If not, discuss it in two ways:

  1. In JDK1.6, a string from the heap is copied to the constant pool and a string reference is returned. Any string in the heap that has no reference to it will be collected by the garbage collector.
  2. After JDK1.7, because the constant pool has been merged into the heap, specific strings are no longer copied, but references to strings encountered for the first time are added to the constant pool;

Now look again at the top three pieces of code, the first comparison code, as follows:

// Create two objects, one constant pool, s1 is a string reference object, and both point to the same block "aaa" in the pair.
String s1 = new String("aaa");
System.out.println("aaa:"+System.identityHashCode("aaa"));/ / 621009875
System.out.println("s1:"+System.identityHashCode(s1));/ / 1265094477

// Empty string object
String s2 = new String("");
After s1+s2, s3 becomes a new object
String s3 = s1+s2;
System.out.println("s3:"+System.identityHashCode(s3));/ / 2125039532
// s1 and s3 refer to the same address, so "" is not in the constant pool?
// Call the intern method here, because the constant pool contains the string "AAA", so it doesn't really change
System.out.println(S1 VS S3:+(s1.intern()==s3.intern()));// true
// The s3 string does not change before and after the intern method is called
System.out.println("s3:"+System.identityHashCode(s3));/ / 2125039532
// s4 refers to an object in the constant pool, so s3 and S4 have different memory addresses, so false is returned
String s4 = "aaa";
System.out.println("s4:"+System.identityHashCode(s4));/ / 621009875
System.out.println(s3==s4);// false
Copy the code

The code for the second comparison is easier to understand, just as the inter method mentioned above does, s3 = s3.intern(); , the return value is a string object in the string constant pool, so the memory address of S3 has changed, s3 and S4 are equal.

Finally, the third comparison, this is an interesting piece of code.

// How many objects are created here?
// The constant pool "hi","j", and string instance objects of hi and j. S5 is also string instance object "hij". Note that there is no string "hij" in the constant pool
String s5 = new String("hi") + new String("j");
// The memory address of s5 object is 621009875
System.out.println("s5:"+System.identityHashCode(s5));/ / 621009875
This is important because there is no "hij" string in the constant pool. All s5 object references are copied to the HashTable.
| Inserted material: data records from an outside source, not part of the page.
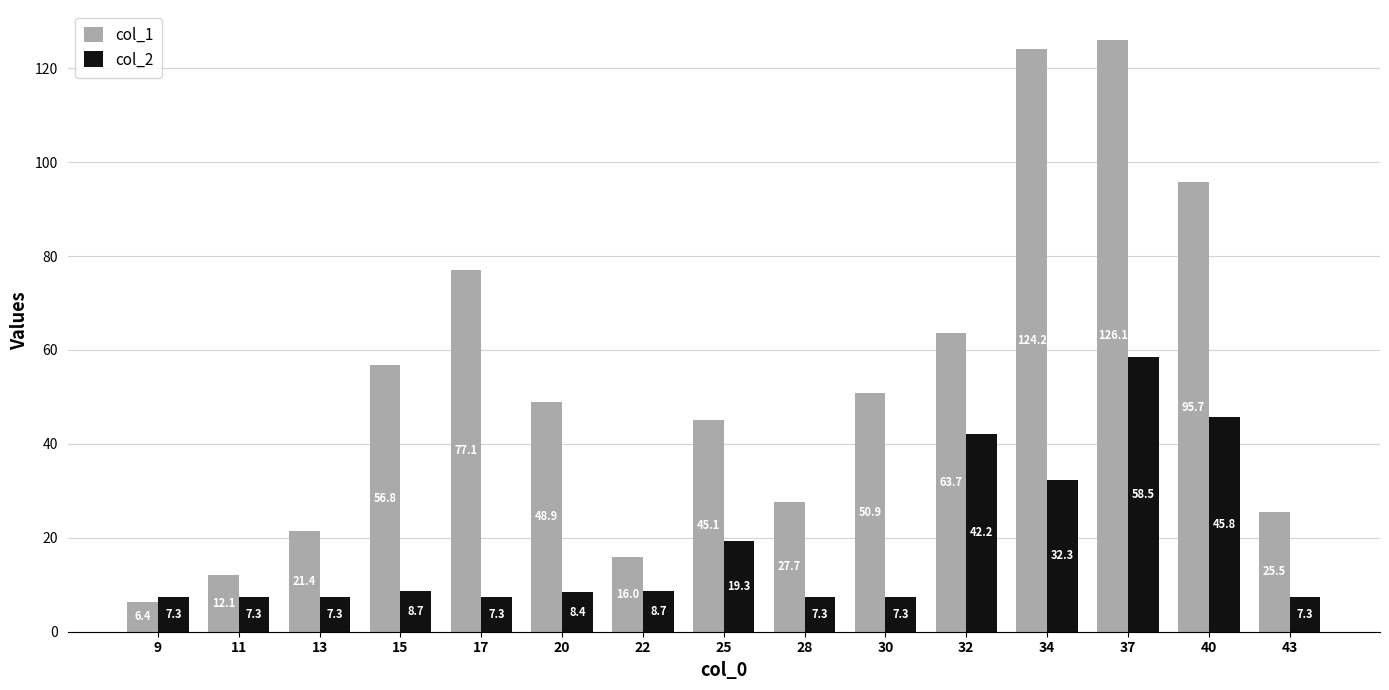

At 37, list the series in order from smallest to largest.

col_2, col_1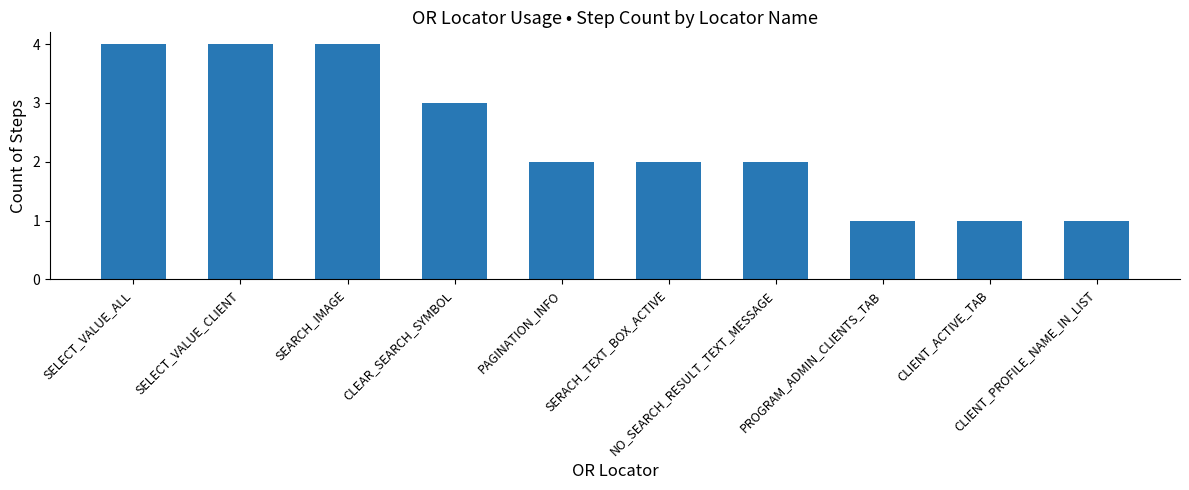

What is the greatest value displayed?

4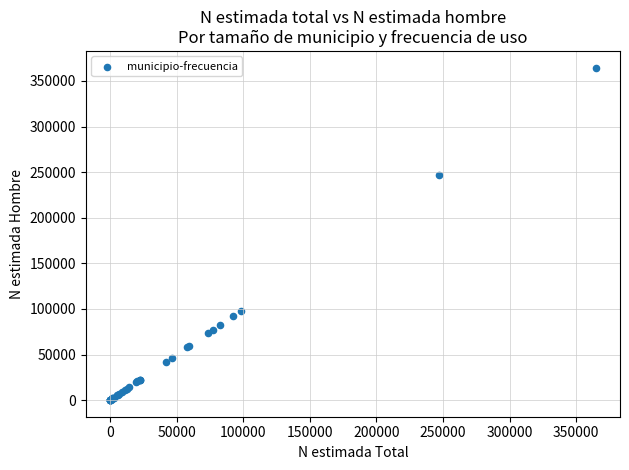

What Y value in the scatter plot is closest to 182330?

247316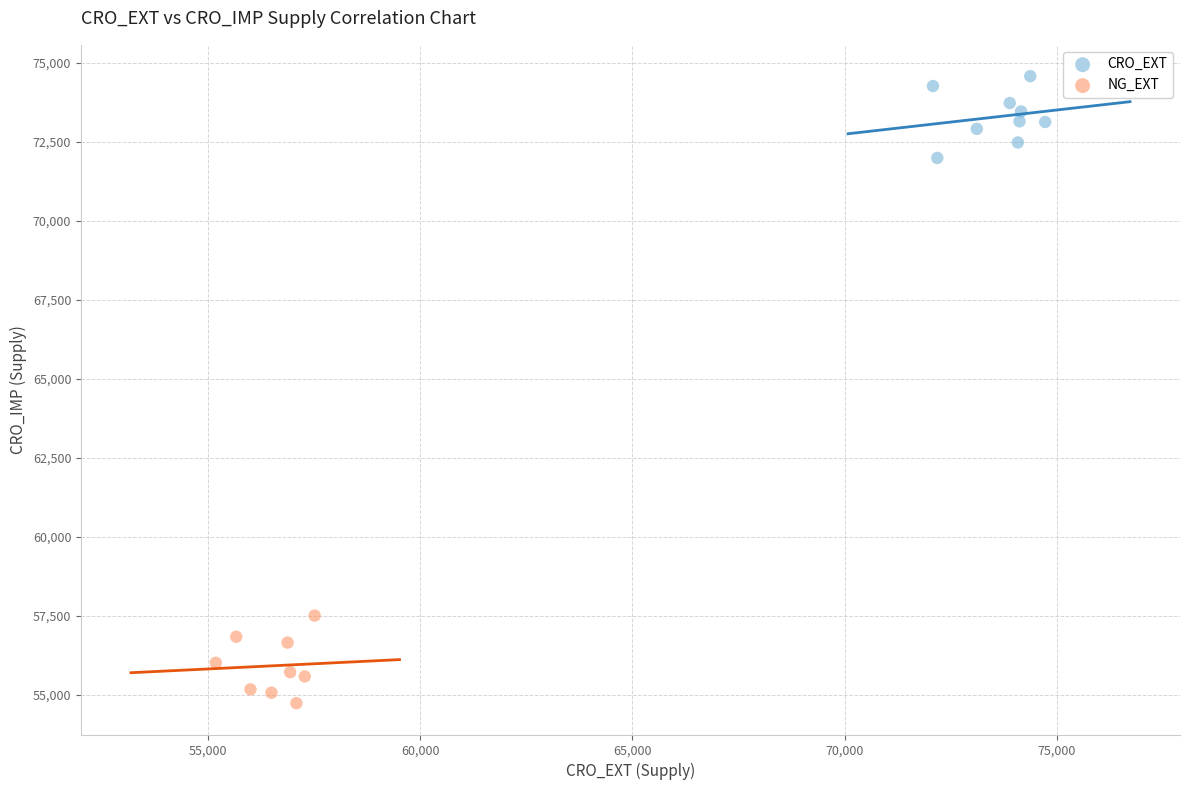

Which series contains the lowest Y value?

NG_EXT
The string constant pool and S5 point to the same block of memory
s5.intern();
// Print out the memory address of s5 to make sure that s5 has not changed
System.out.println("s5:"+System.identityHashCode(s5));/ / 621009875
// Create a string constant, because the string constant pool already exists, directly reference
String s6 = "hij";
// Prints the memory address of S6. The memory address is the same as that of S5, so S5 and S6 are equal
System.out.println("s6:"+System.identityHashCode(s6));/ / 621009875
System.out.println(s5 == s6); // true
Copy the code

How to useinternHow about saving memory?

Assuming that will create some user object, the coincidence of the user in the address information, such as provinces, cities, such as information, then we can use the String class in every assignment method of intern, if there is the same value in the constant pool, can reuse the object, returns an object reference, so that at the start of the object can be recycled.